The promise of 5G, however far away it is, is clear. Lightning-fast speeds, low latency, great reliability – essentially it heralds the realization of every use case on every Powerpoint slide for the last 20 years.
What is also clear is that the last vestiges of traditional billing models must evaporate along with the last wisps of hype.
In many cases, the pricing and billing of 5G should be about what doesn’t happen. In the same way that Chinese medicine is preventative by design (in other words, you are essentially paying the doctor to keep you healthy, and traditionally if you got sick anyway you didn’t pay him), it may be that the pricing model for 5G should mirror that by leveraging analytics.
Indeed, analytics will be key to providing the value for billing – and therefore the monetization of 5G, far more so than technologies that have gone before.
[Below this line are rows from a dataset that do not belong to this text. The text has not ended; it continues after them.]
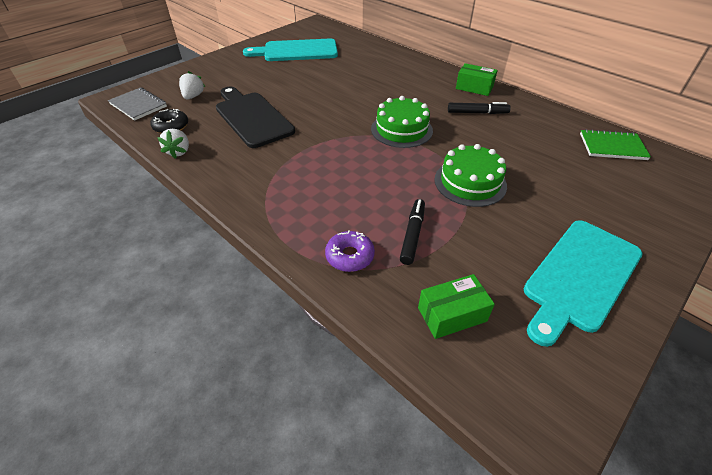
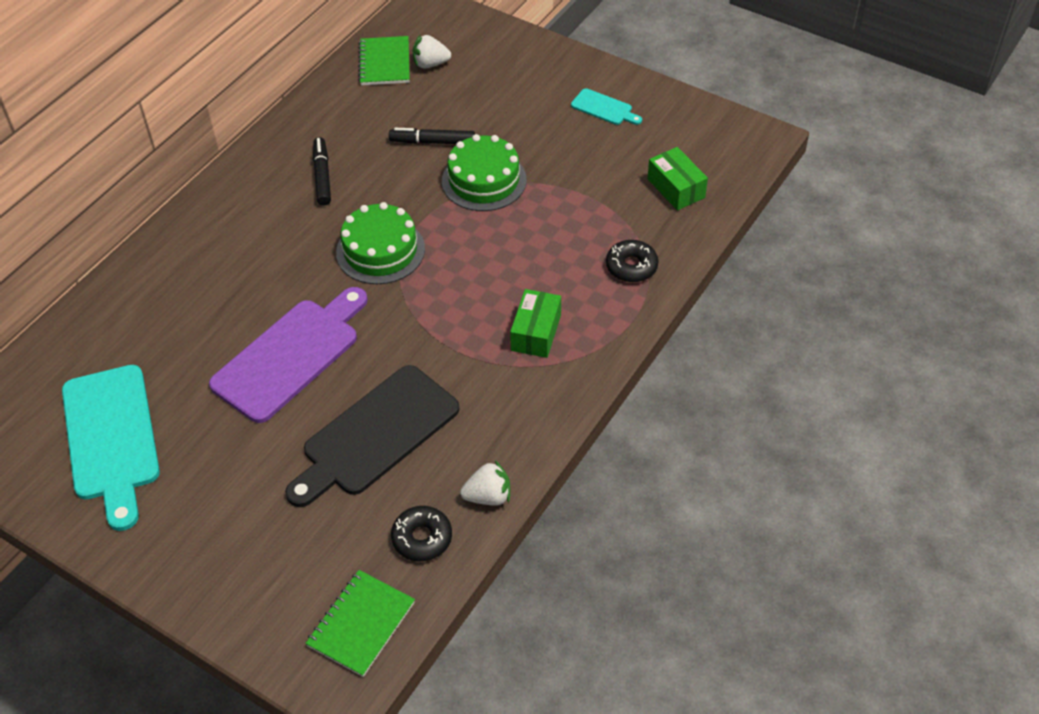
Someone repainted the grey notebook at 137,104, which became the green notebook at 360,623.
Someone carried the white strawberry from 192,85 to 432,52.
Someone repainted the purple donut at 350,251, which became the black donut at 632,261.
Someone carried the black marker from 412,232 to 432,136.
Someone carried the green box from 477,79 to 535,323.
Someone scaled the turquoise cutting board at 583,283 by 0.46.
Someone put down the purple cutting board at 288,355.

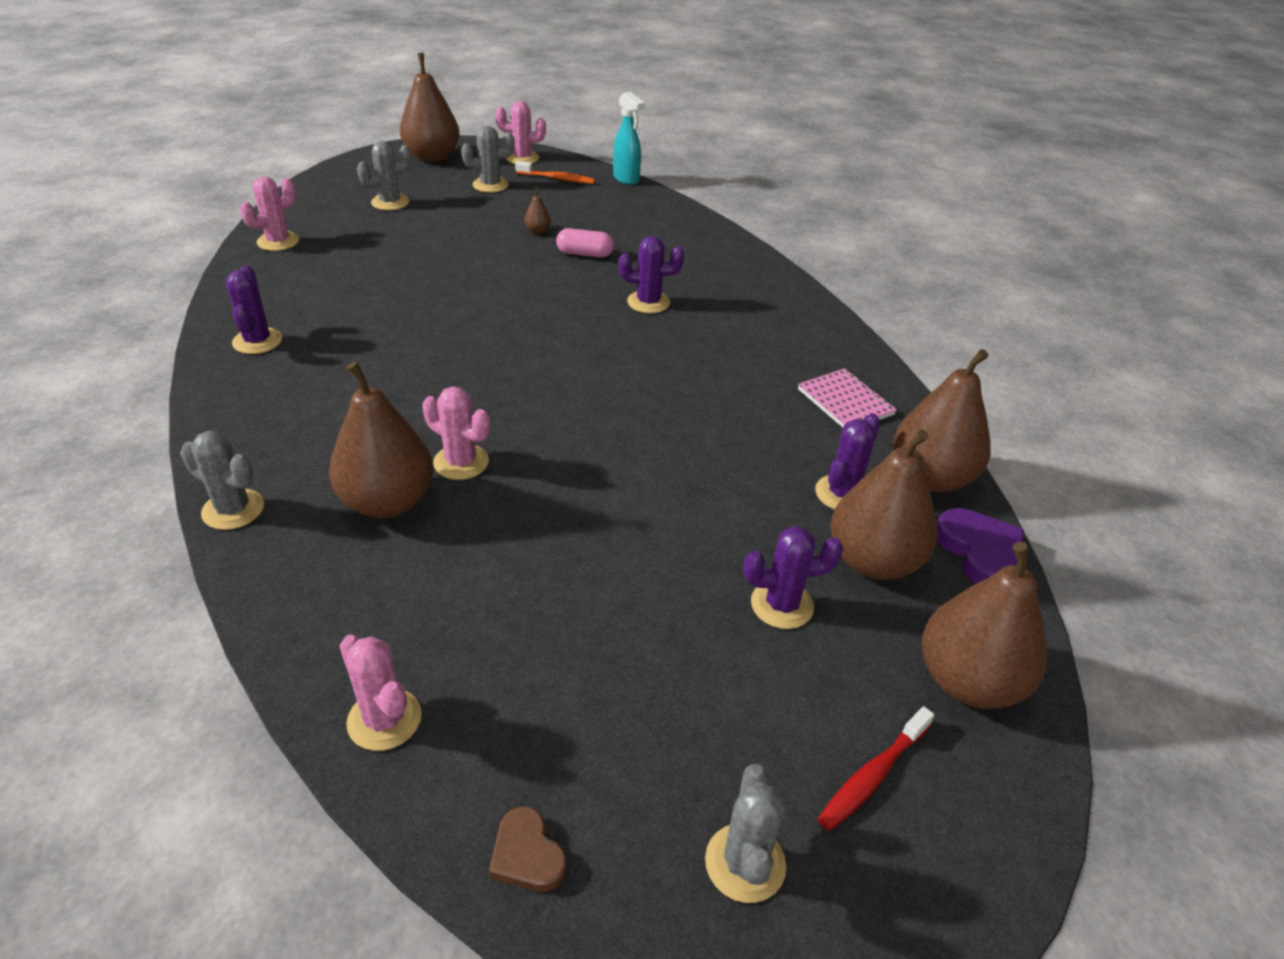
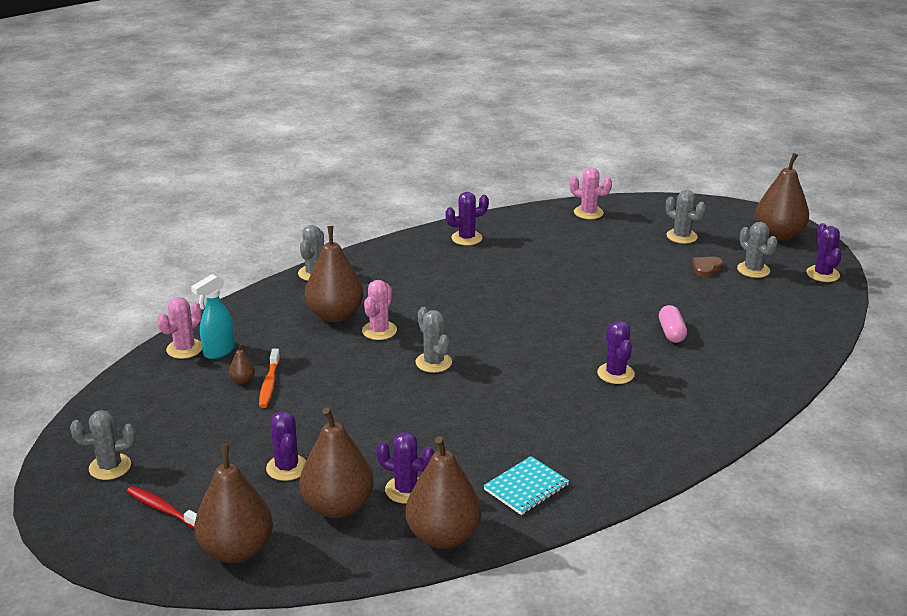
Someone carried the brown heart from 528,849 to 707,267.
Someone repainted the pink cactus at 520,132, which became the purple cactus at 824,252.
Someone carried the orange toothbrush from 555,172 to 269,378.
Someone carried the brown pear from 537,211 to 242,363.
Someone carried the turquoise spray bottle from 629,138 to 213,316.
Someone repainted the pink notebook at 847,397, which became the turquoise notebook at 526,485.
Someone took away the purple heart at 980,546.
Someone put down the grey cactus at 434,340.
Consider – with 5G (and the latest upgrades of 4G), superfast connectivity will practically be a commodity. The real value add is when the analytics engine picks up a blip in the water pressure behind a dam, say, or the blood pressure in the heart patient. That knowledge has enormous value to the doctor, and more so for the patient.
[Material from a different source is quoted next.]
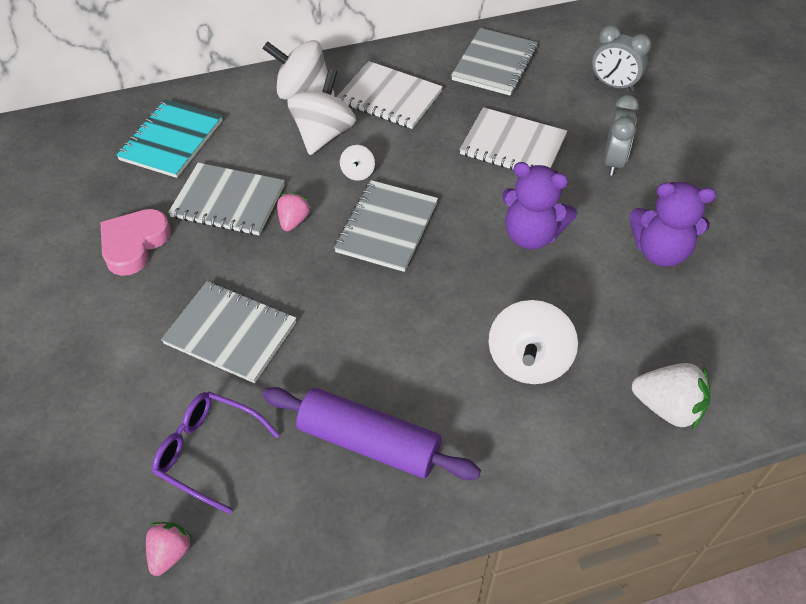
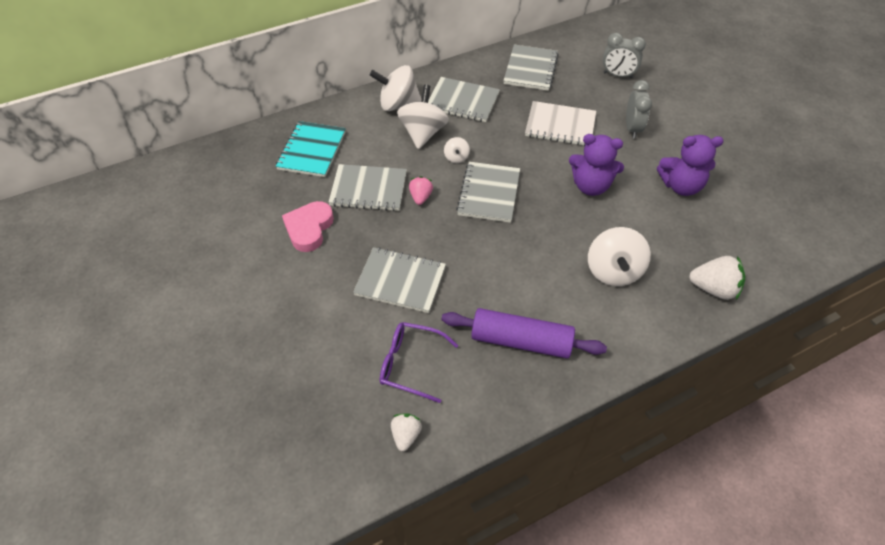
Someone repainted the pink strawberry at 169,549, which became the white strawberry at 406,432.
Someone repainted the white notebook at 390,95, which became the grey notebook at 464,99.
We have discussed for many years how to bill for value. Finally, with the advent of 5G, we will almost be forced to do so. Billing for time or speed or data (apart from on a subscription basis) will be completely redundant.
5G, more than anything else, will blow apart old business models. The IoT, which we still talk about as a ‘thing’, will disappear. Healthcare will evolve as the industry understands how to use the technology, from apps and monitors to teaching and diagnosis.
So, too, in other industries, from retail to automotive to logistics, 5G will disrupt and remold.
How telcos think through their pricing and billing models – whether based on QoS, analytics or another method based on value – will determine the success of a range of services, industries and companies for the next 20 years or so.
If we end up ‘billing for value’ as we have discussed through the 3G years and the 4G years, then telcos need to start thinking now about the value of 5G to customers and how they can turn that into money.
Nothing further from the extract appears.